A new research points towards how African-American women who are at a higher risk of breast cancer are less likely than white women to pursue preventive care in trying to prove racial disparities in healthcare.
Speaking about the study, researchers from The Ohio State University said, "African-American women faced additional burdens at every step along the risk-management journey."
The research was published wrote in the journal Ethnicity & Health and included in-depth interviews with 50 women -30 white, 20 black- deemed at high risk of breast cancer based on family history and other factors.
Researchers found that high-risk black women were less likely to have genetic testing, take medications to protect them against cancer and to have or consider having their breasts or ovaries removed as a preventive measure.
This study is the first of its kind to help explain the reasons behind the racial differences. It showed that black women were less aware of their options and were at a disadvantage when it came to getting access to information about prevention.
Only three of the black women in the study, or 15 per cent, had seen a specialist for their breast health. Meanwhile, 70 per cent of the white women had consulted with a provider with special training.

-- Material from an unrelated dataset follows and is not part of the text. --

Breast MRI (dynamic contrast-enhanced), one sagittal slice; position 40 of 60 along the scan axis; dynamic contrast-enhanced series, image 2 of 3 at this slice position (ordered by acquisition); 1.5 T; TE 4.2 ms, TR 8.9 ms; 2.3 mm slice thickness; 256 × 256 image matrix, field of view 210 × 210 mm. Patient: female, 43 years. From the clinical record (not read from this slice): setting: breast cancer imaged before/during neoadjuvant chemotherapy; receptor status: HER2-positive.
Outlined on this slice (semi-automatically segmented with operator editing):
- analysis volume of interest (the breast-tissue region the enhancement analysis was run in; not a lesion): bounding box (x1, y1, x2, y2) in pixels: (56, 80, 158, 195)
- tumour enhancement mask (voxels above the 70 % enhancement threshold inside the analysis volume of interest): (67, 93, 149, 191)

Speaking about it, lead author Tasleem Padamsee said she expected differences by race, but this was the first study to look at differences in proactive prevention decision-making, and to drill down beyond those differences in an effort to explain why high-risk black women might make different choices than white women with the same risk.
Post analysing the feedback they received from study interviews and comparing it with preventive actions taken (or not taken) by those women, the researchers found that African-American women on the whole experienced differences in three separate "layers of information" that contribute to their decisions about managing cancer risk.
"We wanted to understand what women's experiences are like, how they make choices, and what influences those choices," said Padamsee, an assistant professor of health services management and policy and a member of Ohio State's Comprehensive Cancer Center.
Following the interviews, researchers zeroed in on trends that could help inform care provided to women in the future, prompting providers to acknowledge and look for ways to clear obstacles to lowering breast-cancer risk for patients. That might mean helping a woman with care for an elderly family member or for her children, assisting with transportation or working to find a way to get her in to see a specialist, she said.
The results of the study reveal the nuances of racial inequalities in health - the ways that structural, social and interpersonal inequalities combine to influence patients' choices.